Shareholders are excluded from this GM and there is no pre-meeting webinar to discuss these highly contentious proposals to wind up the VCT and distribute any monies raised (less administration fees, including payments to the failing fund manager and some directors).
Several members of the ShareSoc VCT Investor Group (including Tim Grattan, Mark Lauber, Roger Lawson and myself) met on 10 Nov to discuss Chrysalis’ plans. Our conclusion was that shareholders should vote against these proposals for the following reasons:
- Chrysalis is shrinking. NAV is £13m and 29% of that is Coolabi.
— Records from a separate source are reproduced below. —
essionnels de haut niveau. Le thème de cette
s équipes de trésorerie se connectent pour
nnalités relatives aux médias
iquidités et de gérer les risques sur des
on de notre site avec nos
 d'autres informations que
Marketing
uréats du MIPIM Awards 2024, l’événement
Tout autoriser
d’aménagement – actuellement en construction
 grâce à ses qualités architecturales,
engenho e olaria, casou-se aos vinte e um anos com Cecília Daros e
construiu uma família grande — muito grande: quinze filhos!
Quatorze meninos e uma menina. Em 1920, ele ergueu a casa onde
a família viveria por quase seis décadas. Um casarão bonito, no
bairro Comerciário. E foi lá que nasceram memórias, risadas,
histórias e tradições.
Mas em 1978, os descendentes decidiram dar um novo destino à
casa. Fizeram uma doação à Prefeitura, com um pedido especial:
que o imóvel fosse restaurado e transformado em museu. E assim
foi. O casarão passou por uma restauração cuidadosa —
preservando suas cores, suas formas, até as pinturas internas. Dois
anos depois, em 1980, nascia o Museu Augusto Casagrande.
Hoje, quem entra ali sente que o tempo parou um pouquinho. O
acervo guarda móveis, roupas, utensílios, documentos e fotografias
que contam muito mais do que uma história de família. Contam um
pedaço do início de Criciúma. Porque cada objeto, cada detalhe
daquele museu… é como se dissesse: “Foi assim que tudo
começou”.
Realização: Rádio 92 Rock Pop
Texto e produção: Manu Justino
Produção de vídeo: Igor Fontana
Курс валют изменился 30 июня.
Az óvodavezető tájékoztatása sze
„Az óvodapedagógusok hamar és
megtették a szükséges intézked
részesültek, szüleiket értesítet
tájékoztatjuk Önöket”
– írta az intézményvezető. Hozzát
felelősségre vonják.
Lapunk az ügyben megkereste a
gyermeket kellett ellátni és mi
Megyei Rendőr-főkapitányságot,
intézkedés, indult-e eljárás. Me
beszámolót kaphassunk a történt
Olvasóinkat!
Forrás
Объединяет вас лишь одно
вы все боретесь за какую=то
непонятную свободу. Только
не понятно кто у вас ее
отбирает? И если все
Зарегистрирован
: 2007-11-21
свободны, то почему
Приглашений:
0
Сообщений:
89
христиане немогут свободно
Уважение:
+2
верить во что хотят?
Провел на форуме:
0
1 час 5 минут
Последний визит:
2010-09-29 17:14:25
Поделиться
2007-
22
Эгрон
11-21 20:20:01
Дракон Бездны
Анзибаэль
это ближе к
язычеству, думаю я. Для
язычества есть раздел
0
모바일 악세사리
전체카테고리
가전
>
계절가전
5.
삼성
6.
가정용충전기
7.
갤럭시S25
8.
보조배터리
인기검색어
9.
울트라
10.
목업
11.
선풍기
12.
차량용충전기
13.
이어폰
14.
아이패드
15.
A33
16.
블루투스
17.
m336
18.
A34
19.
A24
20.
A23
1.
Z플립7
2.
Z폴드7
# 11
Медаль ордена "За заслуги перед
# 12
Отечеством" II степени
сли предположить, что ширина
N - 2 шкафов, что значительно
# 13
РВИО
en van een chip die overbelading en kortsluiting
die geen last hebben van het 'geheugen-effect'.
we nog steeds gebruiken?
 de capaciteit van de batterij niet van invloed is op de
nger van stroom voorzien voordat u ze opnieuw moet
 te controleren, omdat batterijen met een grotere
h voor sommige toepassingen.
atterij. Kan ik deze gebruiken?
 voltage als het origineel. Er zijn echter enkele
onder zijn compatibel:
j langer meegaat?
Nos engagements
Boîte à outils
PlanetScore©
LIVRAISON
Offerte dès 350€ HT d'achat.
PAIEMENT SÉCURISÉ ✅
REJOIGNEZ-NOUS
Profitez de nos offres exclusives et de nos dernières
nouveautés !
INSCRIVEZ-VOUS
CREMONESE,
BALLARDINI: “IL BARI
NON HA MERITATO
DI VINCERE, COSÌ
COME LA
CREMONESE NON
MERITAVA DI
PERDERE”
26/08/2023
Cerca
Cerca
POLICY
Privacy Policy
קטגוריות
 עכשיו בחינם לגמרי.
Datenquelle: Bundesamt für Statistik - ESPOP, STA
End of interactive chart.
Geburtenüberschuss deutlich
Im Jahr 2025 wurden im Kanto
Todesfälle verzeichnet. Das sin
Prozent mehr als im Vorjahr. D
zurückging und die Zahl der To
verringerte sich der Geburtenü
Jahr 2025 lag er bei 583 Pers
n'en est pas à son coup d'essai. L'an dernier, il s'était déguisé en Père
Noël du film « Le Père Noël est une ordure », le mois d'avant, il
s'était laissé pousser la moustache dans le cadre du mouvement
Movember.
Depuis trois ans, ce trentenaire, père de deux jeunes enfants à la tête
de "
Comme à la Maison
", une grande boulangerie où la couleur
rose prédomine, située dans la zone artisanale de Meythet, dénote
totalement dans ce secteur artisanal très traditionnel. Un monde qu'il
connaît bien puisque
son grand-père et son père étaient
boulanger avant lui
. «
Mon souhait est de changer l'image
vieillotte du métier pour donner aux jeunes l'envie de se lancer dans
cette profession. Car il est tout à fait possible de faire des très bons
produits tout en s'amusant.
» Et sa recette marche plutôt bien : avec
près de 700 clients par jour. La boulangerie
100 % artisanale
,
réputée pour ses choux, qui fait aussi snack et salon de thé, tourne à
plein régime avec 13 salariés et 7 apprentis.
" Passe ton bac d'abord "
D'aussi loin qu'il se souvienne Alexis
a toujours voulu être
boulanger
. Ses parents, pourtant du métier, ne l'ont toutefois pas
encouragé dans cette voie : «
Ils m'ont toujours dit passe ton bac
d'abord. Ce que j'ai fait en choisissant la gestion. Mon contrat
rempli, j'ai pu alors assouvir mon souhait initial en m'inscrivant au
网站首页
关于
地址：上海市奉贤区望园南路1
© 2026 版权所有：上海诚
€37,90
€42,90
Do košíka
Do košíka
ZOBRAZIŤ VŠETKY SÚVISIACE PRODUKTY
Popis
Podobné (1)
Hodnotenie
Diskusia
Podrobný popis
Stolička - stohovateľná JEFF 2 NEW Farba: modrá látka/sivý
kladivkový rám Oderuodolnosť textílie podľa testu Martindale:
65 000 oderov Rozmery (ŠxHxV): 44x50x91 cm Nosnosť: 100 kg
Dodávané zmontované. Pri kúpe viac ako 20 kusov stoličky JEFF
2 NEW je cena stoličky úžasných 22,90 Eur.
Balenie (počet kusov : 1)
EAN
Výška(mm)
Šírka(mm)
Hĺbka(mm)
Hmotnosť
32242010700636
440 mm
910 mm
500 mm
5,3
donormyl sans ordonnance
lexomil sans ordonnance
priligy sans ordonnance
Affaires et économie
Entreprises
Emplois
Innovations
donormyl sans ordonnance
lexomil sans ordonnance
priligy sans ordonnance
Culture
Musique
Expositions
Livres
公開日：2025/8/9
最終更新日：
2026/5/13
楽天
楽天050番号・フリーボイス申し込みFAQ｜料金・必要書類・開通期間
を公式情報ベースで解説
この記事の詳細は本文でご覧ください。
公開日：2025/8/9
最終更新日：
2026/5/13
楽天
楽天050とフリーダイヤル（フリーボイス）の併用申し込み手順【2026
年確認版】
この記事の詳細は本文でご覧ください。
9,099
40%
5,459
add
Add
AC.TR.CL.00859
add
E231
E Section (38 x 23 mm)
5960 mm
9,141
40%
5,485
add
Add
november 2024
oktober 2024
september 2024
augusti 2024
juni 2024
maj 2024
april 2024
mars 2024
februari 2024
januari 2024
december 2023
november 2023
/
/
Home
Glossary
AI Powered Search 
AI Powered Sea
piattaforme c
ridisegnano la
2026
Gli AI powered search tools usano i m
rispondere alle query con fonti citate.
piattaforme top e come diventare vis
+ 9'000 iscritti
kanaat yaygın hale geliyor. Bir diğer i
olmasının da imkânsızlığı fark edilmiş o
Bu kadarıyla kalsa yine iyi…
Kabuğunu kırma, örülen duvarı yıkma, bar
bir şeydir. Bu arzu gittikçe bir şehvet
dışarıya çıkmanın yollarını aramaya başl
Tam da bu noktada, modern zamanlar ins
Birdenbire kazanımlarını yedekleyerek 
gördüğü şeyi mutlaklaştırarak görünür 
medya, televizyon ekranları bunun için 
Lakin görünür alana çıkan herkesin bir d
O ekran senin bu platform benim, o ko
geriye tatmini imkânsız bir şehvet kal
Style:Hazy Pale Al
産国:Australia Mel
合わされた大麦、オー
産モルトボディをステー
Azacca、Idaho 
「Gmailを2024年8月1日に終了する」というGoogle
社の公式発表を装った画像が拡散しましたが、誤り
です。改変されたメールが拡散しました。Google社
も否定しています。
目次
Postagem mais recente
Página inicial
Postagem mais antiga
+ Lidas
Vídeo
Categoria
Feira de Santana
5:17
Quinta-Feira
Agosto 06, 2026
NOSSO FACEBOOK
- Chrysalis fees are high in comparison to other similar VCTs.
- Chrysalis is sub scale. The directors should have seen this coming and done a better deal than the one they are proposing.
- Fee Proposal of 1.65% and 2% of amounts distributed in respect of the Coolabi sale is egregious. The fund manager cannot affect the sale process, so should only be paid a token amount in respect of its administrative role.
- Announcing a firesafe of illiquid assets is unlikely to get the best price. The horrible example of Woodford shows what awful prices a forced seller has to take.
- We do not believe that no other VCT or fund manager would like to manage these assets. A merger should have been pursued. And it should have been done earlier, before the negotiating power decreased. There are a number of sub scale VCTs who we think would be willing to manage these assets.
- The NAV change was not announced in an RNS. This is one of a number of concerns we have on transparency.
- A key fact of the total costs of the wind up of £978,000 (3.4p per share) does not appear until page 13 of the circular. Transparency requires the key facts to be clearly visible – preferably this should be on the front page of the circular, not half hidden on page 13. We should not have to read 13 pages to find out key facts!
- We estimate 10 to 20% of investors will have a large capital gains tax liability and will be very upset by this proposal. The Companies Act and companies’ articles of association have laws/provisions to protect minority shareholders and there is a duty of directors to act fairly between members. The bland, boilerplate statements in the circular lack detail, they are not transparent and give no comfort that the directors have taken due consideration of the concerns of this important group of shareholders.
- If the proposals are voted down, it will not be the end of the world. The directors will have to sit down and work out a better deal.
Resolutions 1 to 3 are Special Resolutions requiring a 75% majority and 4 to 6 are ordinary resolutions but are subject to the passing of 1 to 3. If shareholders are mobilised there is a strong chance these proposals will not pass. However, the nominee system and the lack of email addresses on the shareholder register make it very difficult for ShareSoc to communicate with shareholders in the short time before votes have to be cast. You can help by emailing or tweeting to all those who might be shareholders.
Cliff Weight, Director, ShareSoc
Cliff Weight/Tim Grattan and their partners are shareholders in Chrysalis.